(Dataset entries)
________________________
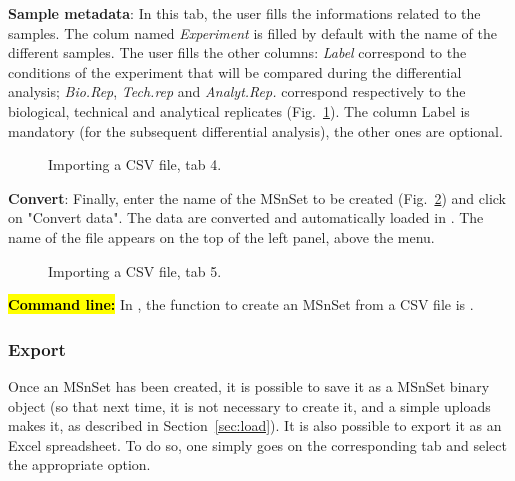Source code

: \documentclass[12pt]{article}
\begin{document}
\textbf {Sample metadata}: In this tab, the user fills the informations related to the samples. The colum named \emph{Experiment} is filled by default with the name of the different samples. The user fills the other columns: \emph{Label} correspond to the conditions of the experiment that will be compared during the differential analysis; \emph{Bio.Rep}, \emph{Tech.rep} and \emph{Analyt.Rep.} correspond respectively to the biological, technical and analytical replicates (Fig.~\ref{fig:imp4}). The column Label is mandatory (for the subsequent differential analysis), the other ones are optional.
\begin {figure}
\centering
{}
\caption{Importing a CSV file, tab 4.}\label{fig:imp4}
\end {figure}

\textbf {Convert}: Finally, enter the name of the MSnSet to be created (Fig.~\ref{fig:imp5}) and click on "Convert data". The data are converted and automatically loaded in . The name of the file appears on the top of the left panel, above the menu.
\begin {figure}
\centering
{}
\caption{Importing a CSV file, tab 5.}\label{fig:imp5}
\end {figure}


\hl{\bf Command line:} In , the function to create an MSnSet from a CSV file is .


\subsubsection{Export}
Once an MSnSet has been created, it is possible to save it as a MSnSet binary object (so that next time, it is not necessary to create it, and a simple uploads makes it, as described in Section~\ref{sec:load}). It is also possible to export it as an Excel spreadsheet. To do so, one simply goes on the corresponding tab and select the appropriate option.
\end{document}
________________________
▶ **WHAT THE TASK ASKS**
Omit the pictures; restate every entry word for word.

▶ **WRITTEN REPLY**
Source code

: \documentclass[12pt]{article}
\begin{document}
\textbf {Sample metadata}: In this tab, the user fills the informations related to the samples. The colum named \emph{Experiment} is filled by default with the name of the different samples. The user fills the other columns: \emph{Label} correspond to the conditions of the experiment that will be compared during the differential analysis; \emph{Bio.Rep}, \emph{Tech.rep} and \emph{Analyt.Rep.} correspond respectively to the biological, technical and analytical replicates (Fig.~\ref{fig:imp4}). The column Label is mandatory (for the subsequent differential analysis), the other ones are optional.
\begin {figure}
\centering
{}
\caption{Importing a CSV file, tab 4.}\label{fig:imp4}
\end {figure}

\textbf {Convert}: Finally, enter the name of the MSnSet to be created (Fig.~\ref{fig:imp5}) and click on "Convert data". The data are converted and automatically loaded in . The name of the file appears on the top of the left panel, above the menu.
\begin {figure}
\centering
{}
\caption{Importing a CSV file, tab 5.}\label{fig:imp5}
\end {figure}


\hl{\bf Command line:} In , the function to create an MSnSet from a CSV file is .


\subsubsection{Export}
Once an MSnSet has been created, it is possible to save it as a MSnSet binary object (so that next time, it is not necessary to create it, and a simple uploads makes it, as described in Section~\ref{sec:load}). It is also possible to export it as an Excel spreadsheet. To do so, one simply goes on the corresponding tab and select the appropriate option.
\end{document}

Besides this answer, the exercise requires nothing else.